**What is needed:**
When you write out the listing below, keep each word exactly as it stands and drop the pictures.

**Data to examine:**
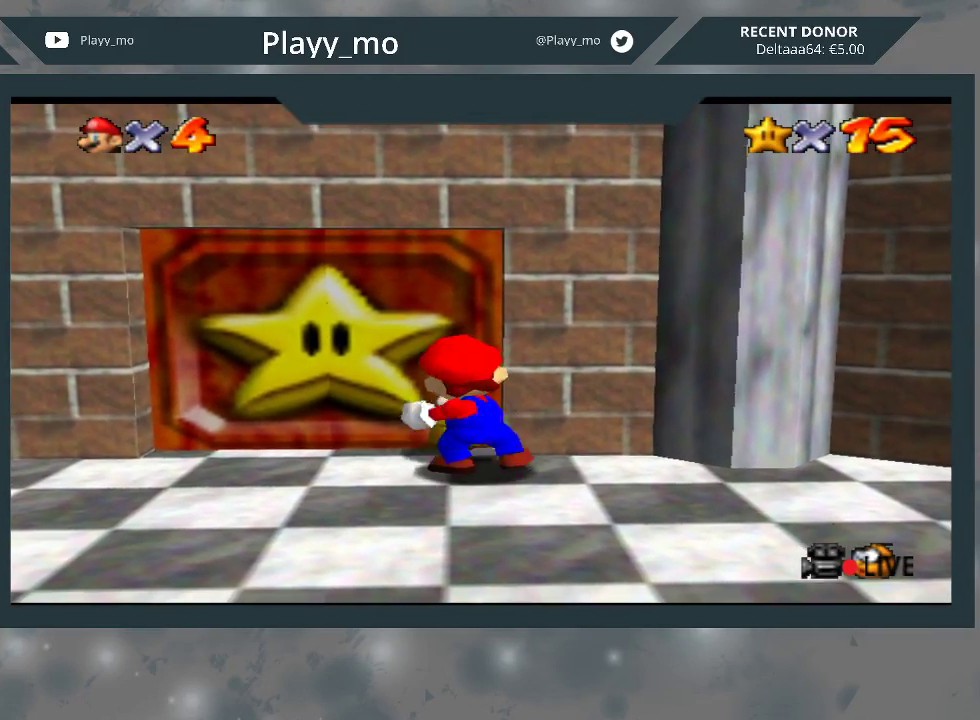
{"buttons": [], "left_stick": "up", "right_stick": "center", "events": [[433, "left_stick", "up"]]}
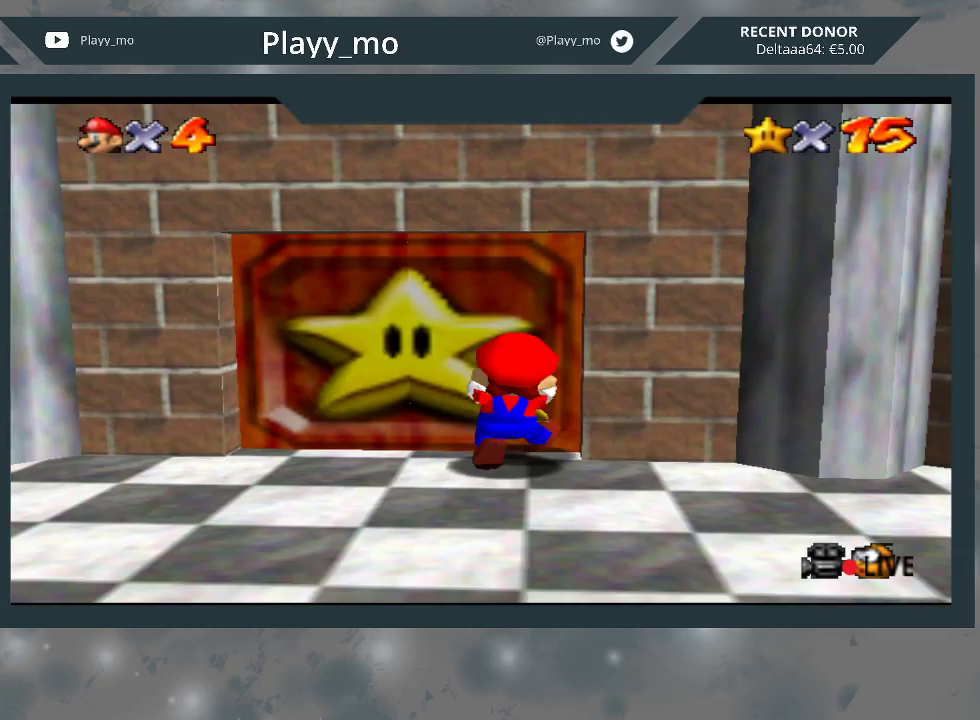
{"buttons": [], "left_stick": "center", "right_stick": "center", "events": [[100, "left_stick", "up-right"], [300, "left_stick", "center"]]}
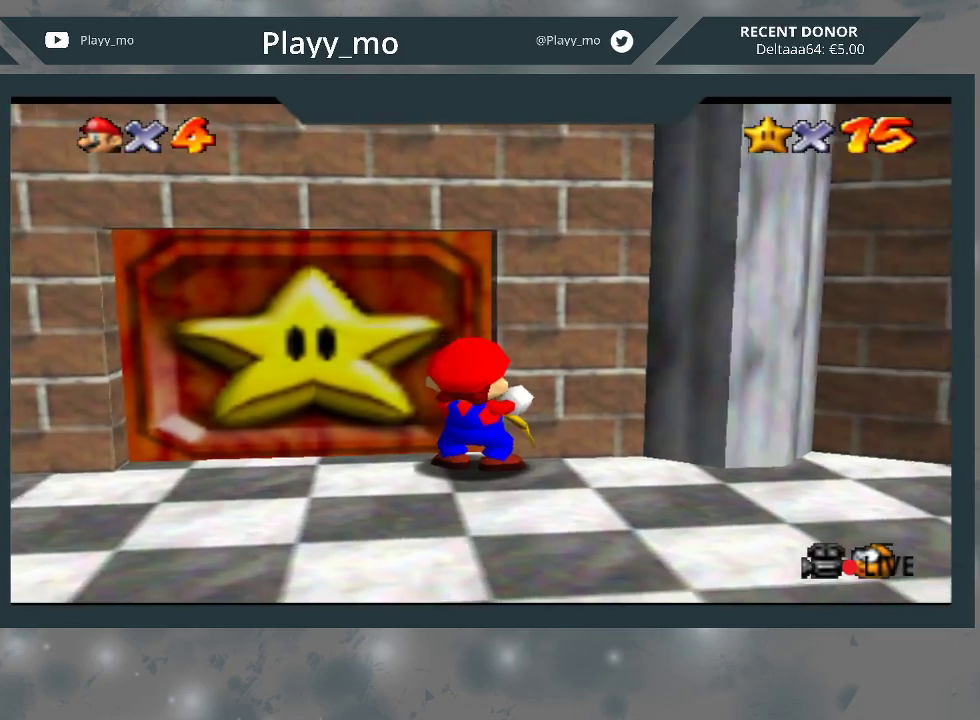
{"buttons": [], "left_stick": "center", "right_stick": "center", "events": [[333, "B", "down"], [500, "B", "up"]]}
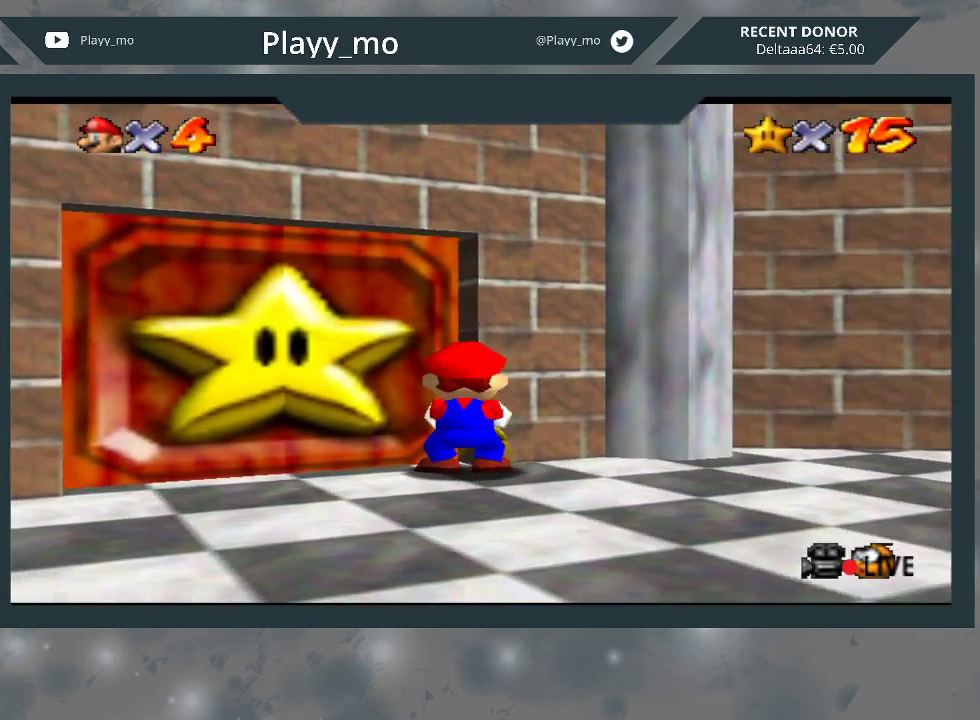
{"buttons": [], "left_stick": "center", "right_stick": "center", "events": []}
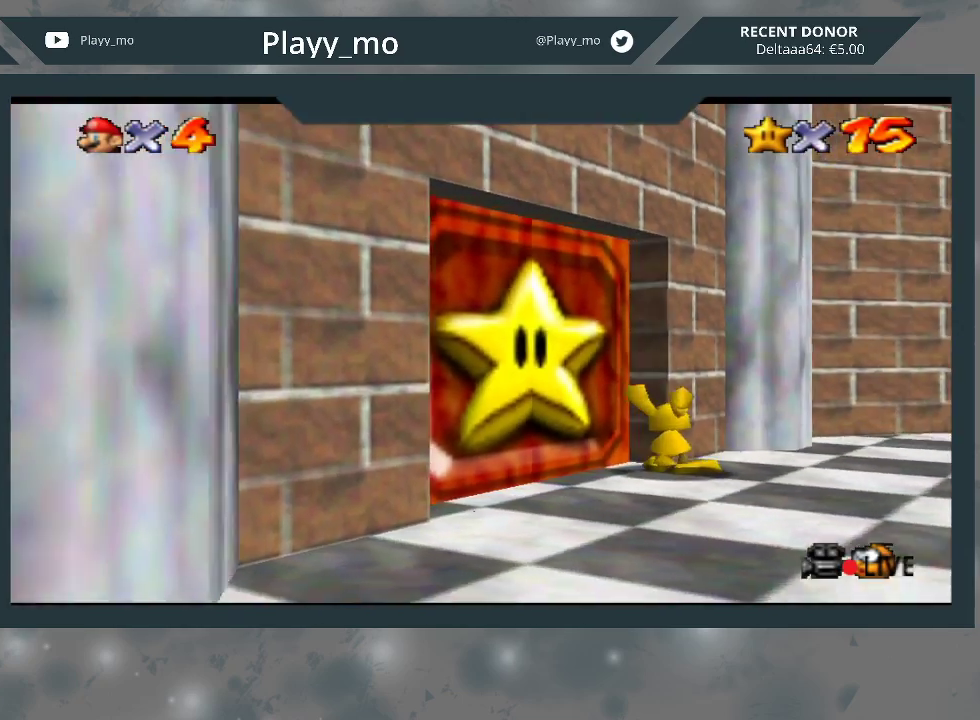
{"buttons": ["A"], "left_stick": "left", "right_stick": "center", "events": [[100, "left_stick", "left"], [467, "A", "down"]]}
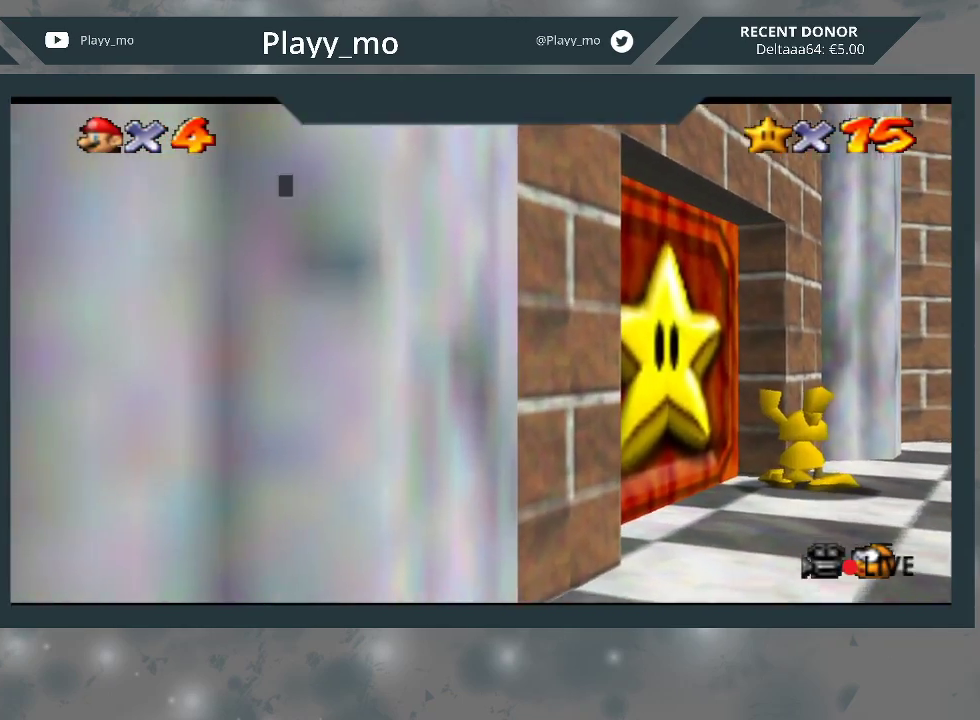
{"buttons": [], "left_stick": "left", "right_stick": "center", "events": [[100, "A", "up"], [167, "A", "down"], [300, "A", "up"], [367, "A", "down"], [433, "A", "up"]]}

**Solution to the exercise:**
{"buttons": [], "left_stick": "up", "right_stick": "center", "events": [[433, "left_stick", "up"]]}
{"buttons": [], "left_stick": "center", "right_stick": "center", "events": [[100, "left_stick", "up-right"], [300, "left_stick", "center"]]}
{"buttons": [], "left_stick": "center", "right_stick": "center", "events": [[333, "B", "down"], [500, "B", "up"]]}
{"buttons": [], "left_stick": "center", "right_stick": "center", "events": []}
{"buttons": ["A"], "left_stick": "left", "right_stick": "center", "events": [[100, "left_stick", "left"], [467, "A", "down"]]}
{"buttons": [], "left_stick": "left", "right_stick": "center", "events": [[100, "A", "up"], [167, "A", "down"], [300, "A", "up"], [367, "A", "down"], [433, "A", "up"]]}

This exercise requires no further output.